Pg. 61-62, Subsection (j): Establishes process for retesting harvest and production batches that fail testing. Requires the reserve sample to be used for retesting and outlines protocol for collection of a new sample if the reserve sample is not sufficient. Allows retesting to be limited to the category of analyte that failed initial testing; limits costs by not requiring full panel retesting. If retest gives passing results, requires second retest to confirm safety and suitability of medical marijuana or product. Requires any batch that does not have two successful tests for each analyte to be remediated, decontaminated, or disposed.
Pg. 62, Subsection (k): Allows for harvest or production batches that have been remediated or decontaminated and have failed testing to be retested in accordance with the new retesting procedures established in (j). Prohibits further decontamination of production batches that failed retesting and allows for harvest batches that have been decontaminated and failed testing for microbials to be disposed of or remediated.
Pg. 63, Subsection (l): Authorizes growers to sell/transfer to a processor and processor to purchase/process a harvest batch that has failed microbiological testing for remediation purposes only. Clarifies that the production batch must be fully tested. Prohibits processors from selling medical marijuana from the harvest batch that failed testing.
Pg. 63-64, Subsections (m)-(r): Changes term “remediation” to “decontamination” to reflect the fact that the definition of “remediation” in 63 O.S. § 427.2 limits the definition of remediation to the processing of a harvest batch that has failed microbiological testing into a solvent-based concentrate.

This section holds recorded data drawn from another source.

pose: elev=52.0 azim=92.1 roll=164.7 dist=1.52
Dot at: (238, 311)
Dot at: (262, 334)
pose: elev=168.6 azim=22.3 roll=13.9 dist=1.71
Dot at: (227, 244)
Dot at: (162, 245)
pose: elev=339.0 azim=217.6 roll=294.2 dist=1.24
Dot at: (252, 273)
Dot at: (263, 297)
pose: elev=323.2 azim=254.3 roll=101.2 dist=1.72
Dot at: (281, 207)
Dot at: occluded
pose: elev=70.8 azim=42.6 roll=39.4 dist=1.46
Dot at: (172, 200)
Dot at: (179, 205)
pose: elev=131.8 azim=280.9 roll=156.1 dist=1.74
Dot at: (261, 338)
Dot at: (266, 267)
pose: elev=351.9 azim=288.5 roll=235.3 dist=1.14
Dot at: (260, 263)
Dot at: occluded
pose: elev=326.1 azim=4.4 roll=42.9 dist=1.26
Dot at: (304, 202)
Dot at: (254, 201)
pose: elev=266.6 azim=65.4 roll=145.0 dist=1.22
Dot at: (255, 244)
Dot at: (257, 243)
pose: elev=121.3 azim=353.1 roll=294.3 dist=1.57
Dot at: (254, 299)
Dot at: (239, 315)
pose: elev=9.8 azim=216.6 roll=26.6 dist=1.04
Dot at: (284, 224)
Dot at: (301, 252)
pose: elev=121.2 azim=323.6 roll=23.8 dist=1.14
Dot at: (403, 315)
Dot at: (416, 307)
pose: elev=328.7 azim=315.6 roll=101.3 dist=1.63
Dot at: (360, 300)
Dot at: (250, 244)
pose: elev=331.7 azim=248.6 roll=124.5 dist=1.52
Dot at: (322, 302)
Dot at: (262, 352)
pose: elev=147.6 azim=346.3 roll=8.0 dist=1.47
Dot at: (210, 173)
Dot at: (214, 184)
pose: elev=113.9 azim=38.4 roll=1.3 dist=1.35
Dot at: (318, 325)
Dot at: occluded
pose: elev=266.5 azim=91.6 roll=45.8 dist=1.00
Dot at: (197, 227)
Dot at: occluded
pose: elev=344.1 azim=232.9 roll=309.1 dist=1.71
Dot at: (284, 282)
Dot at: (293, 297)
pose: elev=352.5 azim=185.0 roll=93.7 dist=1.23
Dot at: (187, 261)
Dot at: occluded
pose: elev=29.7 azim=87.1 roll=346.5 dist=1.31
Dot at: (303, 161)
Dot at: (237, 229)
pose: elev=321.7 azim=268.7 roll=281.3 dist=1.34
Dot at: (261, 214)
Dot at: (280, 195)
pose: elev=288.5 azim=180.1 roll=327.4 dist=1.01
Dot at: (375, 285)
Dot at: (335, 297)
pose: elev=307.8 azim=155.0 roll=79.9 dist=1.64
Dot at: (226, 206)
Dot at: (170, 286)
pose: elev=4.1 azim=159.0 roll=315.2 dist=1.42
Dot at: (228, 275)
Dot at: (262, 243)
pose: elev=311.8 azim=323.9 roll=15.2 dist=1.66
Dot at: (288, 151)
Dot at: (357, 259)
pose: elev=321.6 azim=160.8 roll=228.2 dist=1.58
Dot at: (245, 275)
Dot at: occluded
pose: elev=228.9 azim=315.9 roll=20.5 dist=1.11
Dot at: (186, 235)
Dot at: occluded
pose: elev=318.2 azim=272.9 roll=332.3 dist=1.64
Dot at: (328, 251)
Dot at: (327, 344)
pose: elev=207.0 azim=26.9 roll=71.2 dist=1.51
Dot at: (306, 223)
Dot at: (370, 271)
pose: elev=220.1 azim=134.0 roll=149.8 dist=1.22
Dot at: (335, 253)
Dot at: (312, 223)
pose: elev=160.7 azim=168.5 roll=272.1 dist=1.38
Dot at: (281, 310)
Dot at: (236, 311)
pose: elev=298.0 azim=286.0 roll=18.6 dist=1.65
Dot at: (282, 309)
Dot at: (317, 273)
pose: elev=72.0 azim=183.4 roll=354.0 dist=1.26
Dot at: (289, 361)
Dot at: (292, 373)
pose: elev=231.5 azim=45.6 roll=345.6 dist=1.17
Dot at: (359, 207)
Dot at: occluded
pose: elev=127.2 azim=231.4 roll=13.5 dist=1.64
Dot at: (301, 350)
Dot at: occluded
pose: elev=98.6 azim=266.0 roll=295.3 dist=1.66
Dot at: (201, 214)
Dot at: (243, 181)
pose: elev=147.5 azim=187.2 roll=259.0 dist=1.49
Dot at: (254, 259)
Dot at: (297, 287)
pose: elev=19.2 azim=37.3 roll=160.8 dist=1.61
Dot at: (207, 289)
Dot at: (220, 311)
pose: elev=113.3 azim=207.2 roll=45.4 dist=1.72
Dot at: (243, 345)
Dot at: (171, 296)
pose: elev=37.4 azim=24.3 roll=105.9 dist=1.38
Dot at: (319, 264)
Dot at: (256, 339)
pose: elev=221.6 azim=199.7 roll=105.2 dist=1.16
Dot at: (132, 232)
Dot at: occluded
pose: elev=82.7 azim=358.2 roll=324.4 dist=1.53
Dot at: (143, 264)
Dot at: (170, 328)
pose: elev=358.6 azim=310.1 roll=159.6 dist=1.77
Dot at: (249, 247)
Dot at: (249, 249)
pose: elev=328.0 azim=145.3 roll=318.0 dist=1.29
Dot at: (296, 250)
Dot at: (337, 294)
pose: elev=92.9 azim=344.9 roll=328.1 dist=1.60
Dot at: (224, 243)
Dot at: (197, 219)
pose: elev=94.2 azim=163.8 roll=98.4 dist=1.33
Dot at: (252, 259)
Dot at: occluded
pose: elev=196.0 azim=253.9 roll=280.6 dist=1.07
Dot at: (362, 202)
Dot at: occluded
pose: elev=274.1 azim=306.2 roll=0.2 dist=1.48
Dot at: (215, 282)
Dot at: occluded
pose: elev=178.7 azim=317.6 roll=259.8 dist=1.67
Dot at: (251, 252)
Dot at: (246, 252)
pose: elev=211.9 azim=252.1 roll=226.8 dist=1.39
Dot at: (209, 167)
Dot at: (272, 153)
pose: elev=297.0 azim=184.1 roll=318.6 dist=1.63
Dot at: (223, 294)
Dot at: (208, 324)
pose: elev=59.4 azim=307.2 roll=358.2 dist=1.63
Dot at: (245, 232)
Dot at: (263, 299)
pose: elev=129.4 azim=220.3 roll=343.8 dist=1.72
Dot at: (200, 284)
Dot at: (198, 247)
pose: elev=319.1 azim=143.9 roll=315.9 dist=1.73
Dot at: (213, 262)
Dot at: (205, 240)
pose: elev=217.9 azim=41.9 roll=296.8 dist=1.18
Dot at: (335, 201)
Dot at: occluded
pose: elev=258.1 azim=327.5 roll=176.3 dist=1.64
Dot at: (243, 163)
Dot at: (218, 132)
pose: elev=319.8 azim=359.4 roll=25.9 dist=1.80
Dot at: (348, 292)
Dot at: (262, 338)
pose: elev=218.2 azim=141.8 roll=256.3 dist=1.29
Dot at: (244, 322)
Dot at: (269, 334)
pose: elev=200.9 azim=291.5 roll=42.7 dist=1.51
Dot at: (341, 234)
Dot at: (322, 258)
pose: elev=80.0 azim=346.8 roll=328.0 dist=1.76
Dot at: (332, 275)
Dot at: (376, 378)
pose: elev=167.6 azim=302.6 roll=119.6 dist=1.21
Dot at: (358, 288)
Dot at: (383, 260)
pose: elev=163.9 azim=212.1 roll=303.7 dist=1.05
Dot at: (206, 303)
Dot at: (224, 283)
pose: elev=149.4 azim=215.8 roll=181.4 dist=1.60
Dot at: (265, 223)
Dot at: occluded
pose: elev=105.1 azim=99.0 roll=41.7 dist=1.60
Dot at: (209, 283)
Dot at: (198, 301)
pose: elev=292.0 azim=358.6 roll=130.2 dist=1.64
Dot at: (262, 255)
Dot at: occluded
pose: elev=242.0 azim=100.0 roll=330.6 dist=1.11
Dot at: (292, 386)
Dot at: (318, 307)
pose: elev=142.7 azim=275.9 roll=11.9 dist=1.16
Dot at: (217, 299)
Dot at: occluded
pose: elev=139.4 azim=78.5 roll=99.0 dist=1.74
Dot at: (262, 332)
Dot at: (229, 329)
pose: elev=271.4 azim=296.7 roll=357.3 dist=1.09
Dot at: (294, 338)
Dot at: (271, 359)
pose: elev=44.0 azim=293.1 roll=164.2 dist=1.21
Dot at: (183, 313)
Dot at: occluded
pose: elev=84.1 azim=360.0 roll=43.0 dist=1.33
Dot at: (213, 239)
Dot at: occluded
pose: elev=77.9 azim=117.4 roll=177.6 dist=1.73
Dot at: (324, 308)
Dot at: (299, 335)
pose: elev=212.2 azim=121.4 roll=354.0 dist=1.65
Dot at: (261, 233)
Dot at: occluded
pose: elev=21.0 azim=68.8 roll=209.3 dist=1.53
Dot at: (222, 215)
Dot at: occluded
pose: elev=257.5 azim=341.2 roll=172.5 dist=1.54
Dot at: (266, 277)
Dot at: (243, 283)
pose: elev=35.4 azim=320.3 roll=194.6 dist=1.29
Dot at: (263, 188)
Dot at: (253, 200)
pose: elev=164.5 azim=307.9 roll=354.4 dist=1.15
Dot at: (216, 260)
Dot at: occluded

• OAC 310:681-8-2. General operating requirements and procedures
Pg. 65, Subsection (b): Establishes requirement that a testing laboratory shall only report COAs for analytes the laboratory conducted that are within the scope of the testing laboratory’s accreditation; clarifies laboratories may outsource testing and report those results on a COA but must identify the laboratory that conducted the testing.
• OAC 310:681-8-3. Sampling requirements and procedures.
Pg. 68-69, Subsection (a)(1)(A) and (a)(11): Establishes requirement that samplers must be trained on the testing laboratory’s sampling protocols and that commercial licensees must document such training.
Pg. 68, Subsection (a)(6): Requires samples to be clearly labeled with the following information: “Primary Sample” or “Reserve Sample”; name, license number, and batch number.
Pg. 69, Subsection (a)(9): Requires the sample field log to list the title and version of the laboratory’s standard operating procedure that was followed when collecting the sample.
Pg. 71, Subsection (e)(2): Prohibits a laboratory from withholding from a commercial licensee a COA reporting a failed test.
Pg. 71, Subsection (e)(3): Clarifies that COAs must contain the required information even in “electronic form” and requires COAs to contain definitions of any abbreviated terms.
Pg. 71-72, Subsection (e)(4): Requires COAs to clearly and conspicuously list “Pass” or “Fail” in font size no smaller than the size of 12 point Times New Roman font. Cannot be listed in fine print or footnotes. Also requires actual limits of analytes detected to be listed, even if below allowable threshold.
Pg. 72, Subsection (e)(6): Requires laboratory to immediately notify the Department in the form and manner prescribed by Department of any failed testing.
• OAC 310:681 — Summary of 2020 Emergency Rule Changes OAC 310:681-9-9. Waste disposal
Pg. 85, Subsection (a): Requires commercial licensees to submit waste to a waste disposal facility within 90 days.